Page-agent.js is an in-page GUI agent built by Alibaba that lets you control web interfaces with natural language. No browser extension, headless browser, or screenshot-based vision model is required. It operates on text extracted from the DOM, making it lightweight, auditable, and easy to integrate.

Customer Persona
Page-agent.js targets developers building SaaS products who want to add an AI layer to existing user interfaces. It suits product teams that need to ship AI copilots without rewriting backends. The tool appeals to anyone who wants to make legacy web apps accessible via voice or text controls.
Market Analysis
In-page AI automation is a growing niche with alternatives like browser extensions, headless browsers, and vision-based models. Page-agent.js differentiates itself by requiring only a script tag, no extension installation or backend changes. For connecting AI agents to external services, consider using techniques shown in our guide on connecting AI agents to Google Workspace. This script‑tag approach positions Page-agent.js as a low‑friction solution for developers who prioritize quick integration and DOM‑level control.
Project Link
Project link:
https://github.com/alibaba/page-agent
How It Works
Page-agent.js works by injecting a script tag that loads the agent library. The library extracts the DOM as text and sends it to a configured LLM provider. Users can issue natural language commands through a floating UI or a dedicated interface. The agent parses the command, identifies the relevant DOM elements, and performs the requested actions.
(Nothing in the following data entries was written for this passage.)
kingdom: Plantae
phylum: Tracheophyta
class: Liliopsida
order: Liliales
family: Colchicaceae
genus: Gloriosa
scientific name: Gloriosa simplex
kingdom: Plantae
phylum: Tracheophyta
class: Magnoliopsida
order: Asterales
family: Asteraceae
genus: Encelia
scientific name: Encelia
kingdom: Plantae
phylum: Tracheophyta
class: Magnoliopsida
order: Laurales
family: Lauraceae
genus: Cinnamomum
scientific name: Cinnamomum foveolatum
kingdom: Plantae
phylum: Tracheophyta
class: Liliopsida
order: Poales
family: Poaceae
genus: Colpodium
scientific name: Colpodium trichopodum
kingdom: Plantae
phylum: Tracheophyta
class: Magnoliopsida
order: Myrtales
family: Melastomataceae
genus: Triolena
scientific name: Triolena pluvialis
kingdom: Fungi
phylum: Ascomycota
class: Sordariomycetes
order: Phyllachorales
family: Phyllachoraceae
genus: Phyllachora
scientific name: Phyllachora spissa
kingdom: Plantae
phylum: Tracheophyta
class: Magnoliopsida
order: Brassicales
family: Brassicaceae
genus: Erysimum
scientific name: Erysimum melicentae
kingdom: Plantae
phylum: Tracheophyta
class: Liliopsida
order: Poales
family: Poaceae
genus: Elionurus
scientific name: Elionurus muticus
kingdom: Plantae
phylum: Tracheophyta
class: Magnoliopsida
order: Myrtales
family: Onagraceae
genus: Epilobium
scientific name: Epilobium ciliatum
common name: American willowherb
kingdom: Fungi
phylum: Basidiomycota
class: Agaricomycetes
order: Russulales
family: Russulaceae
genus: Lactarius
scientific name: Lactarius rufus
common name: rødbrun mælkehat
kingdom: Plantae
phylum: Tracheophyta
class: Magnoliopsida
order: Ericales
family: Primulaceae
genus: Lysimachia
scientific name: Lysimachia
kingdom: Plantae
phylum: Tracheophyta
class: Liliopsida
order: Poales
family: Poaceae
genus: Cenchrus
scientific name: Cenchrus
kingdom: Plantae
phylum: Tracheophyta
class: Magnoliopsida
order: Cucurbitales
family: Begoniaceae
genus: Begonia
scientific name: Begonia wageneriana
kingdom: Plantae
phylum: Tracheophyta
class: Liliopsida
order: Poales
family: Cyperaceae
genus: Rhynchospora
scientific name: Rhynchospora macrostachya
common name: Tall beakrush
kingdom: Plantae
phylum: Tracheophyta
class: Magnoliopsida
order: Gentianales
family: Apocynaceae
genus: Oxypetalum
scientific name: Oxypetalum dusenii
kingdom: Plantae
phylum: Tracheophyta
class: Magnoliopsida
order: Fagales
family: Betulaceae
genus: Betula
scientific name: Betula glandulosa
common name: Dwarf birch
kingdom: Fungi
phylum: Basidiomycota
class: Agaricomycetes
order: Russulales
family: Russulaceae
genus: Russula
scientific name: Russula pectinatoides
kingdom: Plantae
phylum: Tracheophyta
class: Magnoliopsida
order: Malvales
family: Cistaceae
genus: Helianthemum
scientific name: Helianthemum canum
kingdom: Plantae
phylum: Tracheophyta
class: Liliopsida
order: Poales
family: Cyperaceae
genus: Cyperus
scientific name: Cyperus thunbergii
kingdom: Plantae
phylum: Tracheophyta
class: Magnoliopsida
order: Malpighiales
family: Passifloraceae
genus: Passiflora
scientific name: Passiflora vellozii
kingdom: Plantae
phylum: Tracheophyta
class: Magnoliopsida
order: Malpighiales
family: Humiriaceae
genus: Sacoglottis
Integration starts by cloning the repository and adding the script tag to your webpage. Configure your LLM endpoint and any required authentication. The README provides step‑by‑step instructions for setting up the floating UI and connecting to your preferred LLM. Testing with a non‑critical page is recommended to ensure command reliability across different DOM structures.
| Feature | Why it matters |
|---|---|
| Easy integration | Drop one script tag, no extension or backend rewrite required |
| Text based DOM manipulation | No screenshots or multi modal LLMs, works on textual DOM representation |
| Bring your own LLMs | Use your preferred LLM provider for privacy and cost control |
| Optional extension & MCP | Chrome extension for multi page flows, plus an MCP server in beta |
Back up your app’s DOM structure tests before wide deployment, because DOM variance across clients can affect command reliability.
Advertising Section
For more advanced AI agent deployments, explore our partner solutions.
The Verdict
Page-agent.js delivers an in-page AI copilot with minimal integration overhead. The script‑tag model and text‑based DOM manipulation provide a lightweight, auditable approach. However, DOM variance across clients can affect command reliability, so thorough testing is essential. Some features may require paid LLM endpoints, and sending actions to a live DOM has security implications. Ensure compliance with your LLM provider’s terms and local regulations before deploying sensitive workloads.